GIVEN DATA.
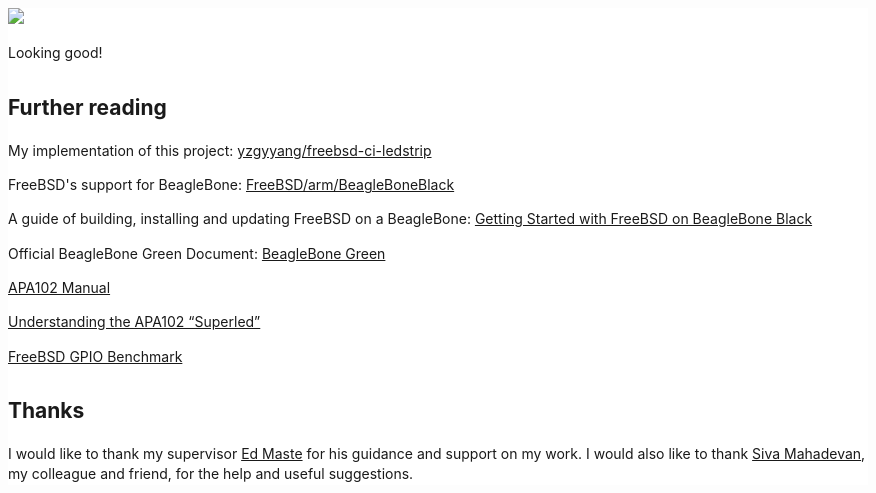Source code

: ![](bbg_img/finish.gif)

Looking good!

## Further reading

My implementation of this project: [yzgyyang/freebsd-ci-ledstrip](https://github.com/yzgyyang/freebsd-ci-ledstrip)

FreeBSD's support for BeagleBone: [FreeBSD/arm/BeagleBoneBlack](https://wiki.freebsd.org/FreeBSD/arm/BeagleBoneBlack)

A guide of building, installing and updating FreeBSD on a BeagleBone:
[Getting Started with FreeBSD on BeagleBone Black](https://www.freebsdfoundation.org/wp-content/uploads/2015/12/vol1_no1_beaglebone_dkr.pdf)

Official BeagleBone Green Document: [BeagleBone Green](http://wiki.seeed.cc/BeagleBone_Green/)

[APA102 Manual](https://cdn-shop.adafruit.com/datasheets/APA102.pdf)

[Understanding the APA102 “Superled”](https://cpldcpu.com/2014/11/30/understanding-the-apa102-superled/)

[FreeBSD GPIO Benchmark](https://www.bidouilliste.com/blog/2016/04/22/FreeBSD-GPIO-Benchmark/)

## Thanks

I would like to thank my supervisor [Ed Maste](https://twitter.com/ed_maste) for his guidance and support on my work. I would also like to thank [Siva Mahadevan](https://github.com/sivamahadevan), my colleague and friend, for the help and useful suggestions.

PROBLEM TO SOLVE. Before you finish, make sure every line above has been repeated exactly and no picture remains in the copy.

EXPECTED ANSWER.
Source code

: ![](bbg_img/finish.gif)

Looking good!

## Further reading

My implementation of this project: [yzgyyang/freebsd-ci-ledstrip](https://github.com/yzgyyang/freebsd-ci-ledstrip)

FreeBSD's support for BeagleBone: [FreeBSD/arm/BeagleBoneBlack](https://wiki.freebsd.org/FreeBSD/arm/BeagleBoneBlack)

A guide of building, installing and updating FreeBSD on a BeagleBone:
[Getting Started with FreeBSD on BeagleBone Black](https://www.freebsdfoundation.org/wp-content/uploads/2015/12/vol1_no1_beaglebone_dkr.pdf)

Official BeagleBone Green Document: [BeagleBone Green](http://wiki.seeed.cc/BeagleBone_Green/)

[APA102 Manual](https://cdn-shop.adafruit.com/datasheets/APA102.pdf)

[Understanding the APA102 “Superled”](https://cpldcpu.com/2014/11/30/understanding-the-apa102-superled/)

[FreeBSD GPIO Benchmark](https://www.bidouilliste.com/blog/2016/04/22/FreeBSD-GPIO-Benchmark/)

## Thanks

I would like to thank my supervisor [Ed Maste](https://twitter.com/ed_maste) for his guidance and support on my work. I would also like to thank [Siva Mahadevan](https://github.com/sivamahadevan), my colleague and friend, for the help and useful suggestions.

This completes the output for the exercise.